## Work to be completed
Every line from the one containing "Planning point" to the one containing "DRAWDOWN AND WITHDRAWALS" in the records below, both included, must be set down exactly, and no other line.

[Page images and extracted text]
-- Opening Marker --

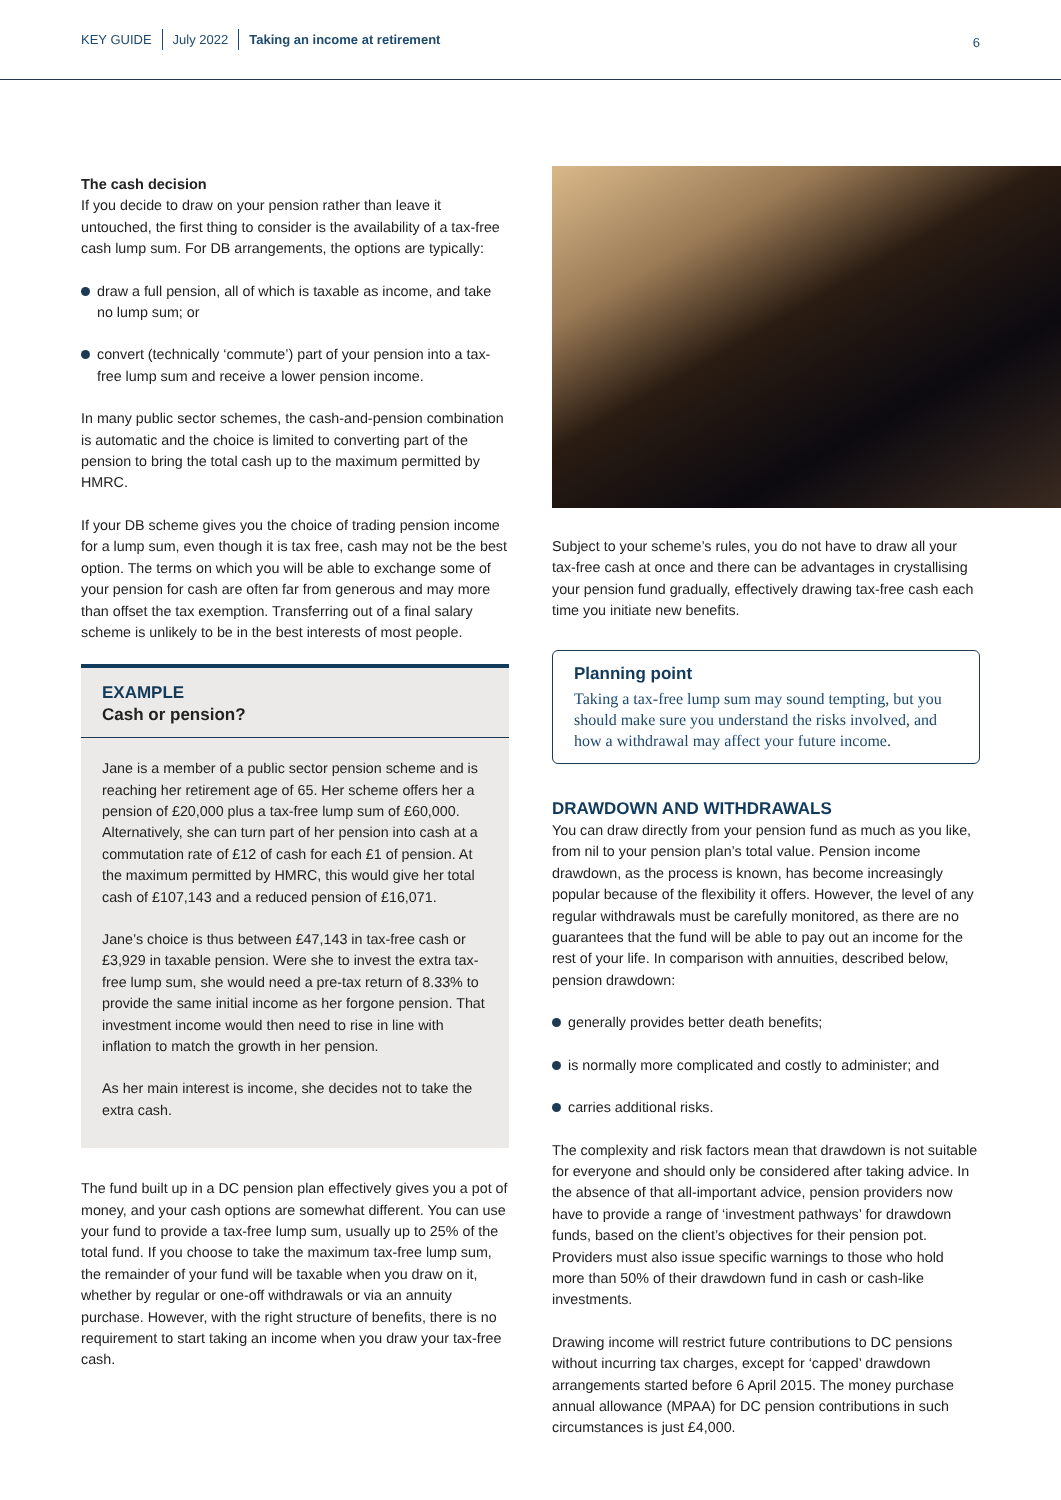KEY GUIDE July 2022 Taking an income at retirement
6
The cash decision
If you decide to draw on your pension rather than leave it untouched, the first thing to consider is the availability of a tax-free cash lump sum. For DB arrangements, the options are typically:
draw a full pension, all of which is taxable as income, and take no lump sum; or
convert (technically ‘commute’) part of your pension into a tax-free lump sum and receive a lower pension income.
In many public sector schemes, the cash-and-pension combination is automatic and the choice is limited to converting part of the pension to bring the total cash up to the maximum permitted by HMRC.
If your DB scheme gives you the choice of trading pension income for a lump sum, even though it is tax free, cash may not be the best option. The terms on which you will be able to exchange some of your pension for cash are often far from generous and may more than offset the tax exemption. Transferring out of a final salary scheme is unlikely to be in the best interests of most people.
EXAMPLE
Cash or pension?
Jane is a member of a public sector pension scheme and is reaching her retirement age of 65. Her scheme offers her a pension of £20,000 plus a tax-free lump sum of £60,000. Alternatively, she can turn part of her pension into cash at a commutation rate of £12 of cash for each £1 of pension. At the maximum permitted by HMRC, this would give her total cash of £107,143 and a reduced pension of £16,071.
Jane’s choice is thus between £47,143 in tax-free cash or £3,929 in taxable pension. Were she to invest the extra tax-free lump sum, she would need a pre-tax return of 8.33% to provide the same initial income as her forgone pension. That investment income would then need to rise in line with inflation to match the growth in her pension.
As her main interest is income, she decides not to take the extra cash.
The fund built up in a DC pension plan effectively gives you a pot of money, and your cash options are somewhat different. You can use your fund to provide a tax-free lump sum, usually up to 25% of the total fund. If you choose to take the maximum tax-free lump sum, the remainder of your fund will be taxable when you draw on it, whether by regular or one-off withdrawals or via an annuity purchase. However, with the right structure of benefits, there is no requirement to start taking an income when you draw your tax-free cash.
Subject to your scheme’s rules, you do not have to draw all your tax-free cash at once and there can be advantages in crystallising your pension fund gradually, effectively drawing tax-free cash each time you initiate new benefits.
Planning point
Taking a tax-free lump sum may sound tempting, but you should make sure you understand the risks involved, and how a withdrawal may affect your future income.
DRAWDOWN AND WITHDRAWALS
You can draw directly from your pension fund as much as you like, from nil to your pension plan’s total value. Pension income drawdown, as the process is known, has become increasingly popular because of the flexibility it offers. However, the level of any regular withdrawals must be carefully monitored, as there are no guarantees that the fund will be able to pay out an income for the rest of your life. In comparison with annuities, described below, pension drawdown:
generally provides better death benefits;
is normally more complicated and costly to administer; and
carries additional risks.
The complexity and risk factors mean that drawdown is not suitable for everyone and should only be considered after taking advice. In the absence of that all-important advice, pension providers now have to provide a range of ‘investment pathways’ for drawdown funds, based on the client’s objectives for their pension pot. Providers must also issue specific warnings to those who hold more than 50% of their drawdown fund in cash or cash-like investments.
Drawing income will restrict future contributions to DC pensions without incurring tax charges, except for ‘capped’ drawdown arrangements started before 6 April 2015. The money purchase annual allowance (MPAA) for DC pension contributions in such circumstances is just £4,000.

-- Closing Marker --
-- Opening Marker --

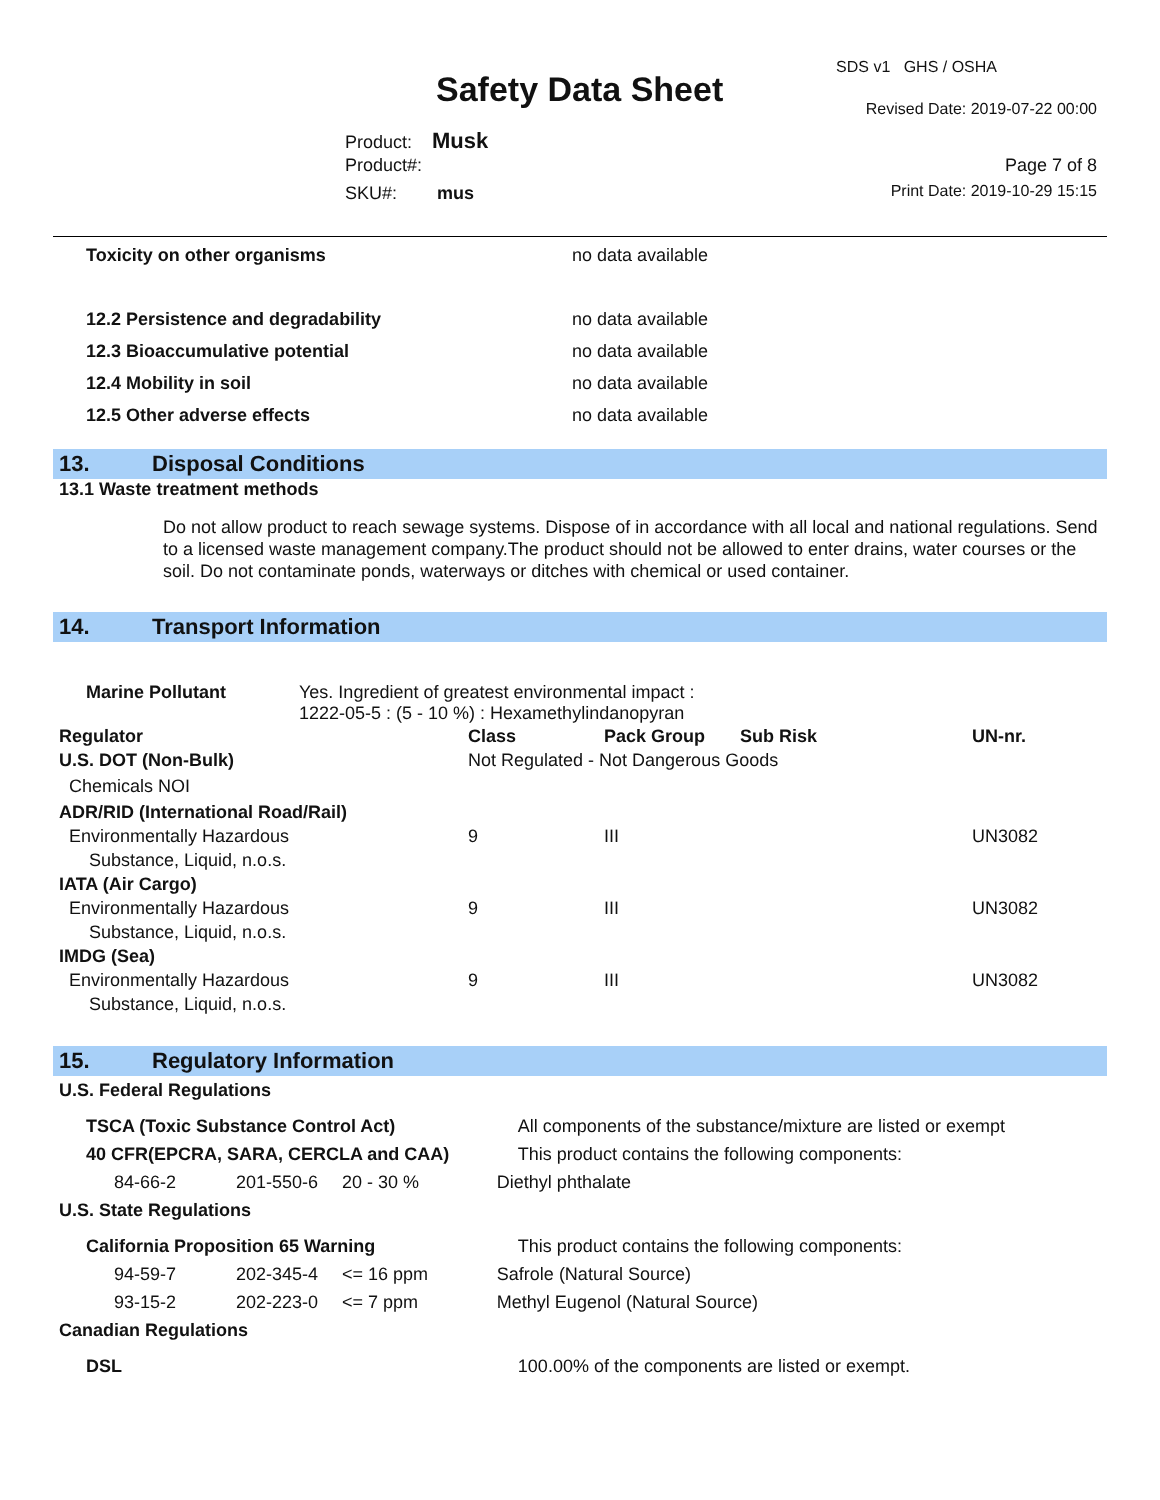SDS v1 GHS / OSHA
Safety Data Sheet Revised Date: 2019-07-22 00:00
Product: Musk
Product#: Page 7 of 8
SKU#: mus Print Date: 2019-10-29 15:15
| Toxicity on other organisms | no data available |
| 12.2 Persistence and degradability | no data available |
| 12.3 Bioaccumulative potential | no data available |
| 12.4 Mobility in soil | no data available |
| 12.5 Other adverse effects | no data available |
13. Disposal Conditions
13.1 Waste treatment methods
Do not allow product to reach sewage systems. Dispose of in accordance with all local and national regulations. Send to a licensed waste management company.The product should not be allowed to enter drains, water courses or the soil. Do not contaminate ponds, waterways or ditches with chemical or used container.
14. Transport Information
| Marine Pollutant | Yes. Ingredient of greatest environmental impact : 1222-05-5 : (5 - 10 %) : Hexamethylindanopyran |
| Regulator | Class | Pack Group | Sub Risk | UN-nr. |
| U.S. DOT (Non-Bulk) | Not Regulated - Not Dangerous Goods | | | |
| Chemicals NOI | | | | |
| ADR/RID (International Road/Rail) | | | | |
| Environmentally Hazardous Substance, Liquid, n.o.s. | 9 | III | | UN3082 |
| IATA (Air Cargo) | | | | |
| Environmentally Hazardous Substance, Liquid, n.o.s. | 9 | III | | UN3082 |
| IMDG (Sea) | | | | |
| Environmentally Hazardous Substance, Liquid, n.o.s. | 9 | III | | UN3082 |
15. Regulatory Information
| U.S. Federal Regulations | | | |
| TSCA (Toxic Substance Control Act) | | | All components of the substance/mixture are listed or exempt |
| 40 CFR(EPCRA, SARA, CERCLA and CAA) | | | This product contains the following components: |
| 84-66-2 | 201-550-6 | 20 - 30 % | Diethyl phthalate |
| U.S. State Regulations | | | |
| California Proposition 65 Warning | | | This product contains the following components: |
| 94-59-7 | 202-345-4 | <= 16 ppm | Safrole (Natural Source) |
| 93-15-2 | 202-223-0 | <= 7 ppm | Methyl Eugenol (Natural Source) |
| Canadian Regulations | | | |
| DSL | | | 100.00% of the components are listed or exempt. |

-- Closing Marker --
-- Opening Marker --

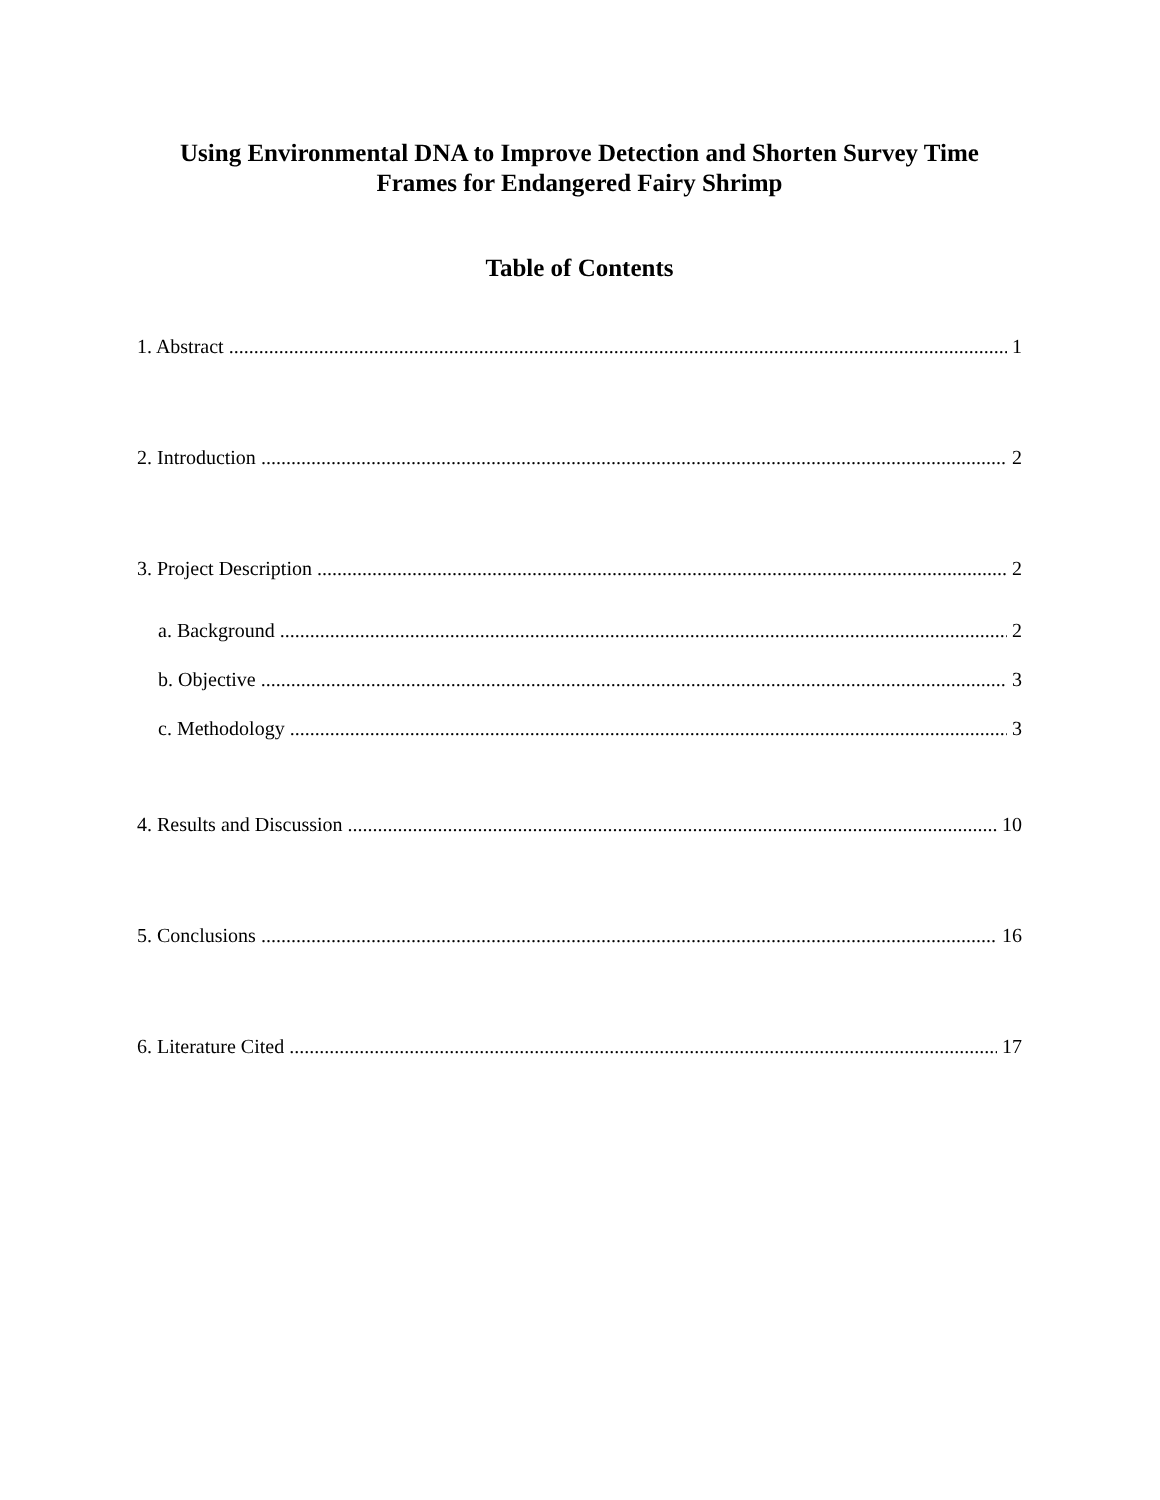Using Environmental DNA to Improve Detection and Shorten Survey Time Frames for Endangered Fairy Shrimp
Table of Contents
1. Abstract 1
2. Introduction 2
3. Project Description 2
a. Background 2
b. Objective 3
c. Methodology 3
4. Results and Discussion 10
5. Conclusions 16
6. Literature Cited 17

-- Closing Marker --

## Solved exercise
Planning point
Taking a tax-free lump sum may sound tempting, but you should make sure you understand the risks involved, and how a withdrawal may affect your future income.
DRAWDOWN AND WITHDRAWALS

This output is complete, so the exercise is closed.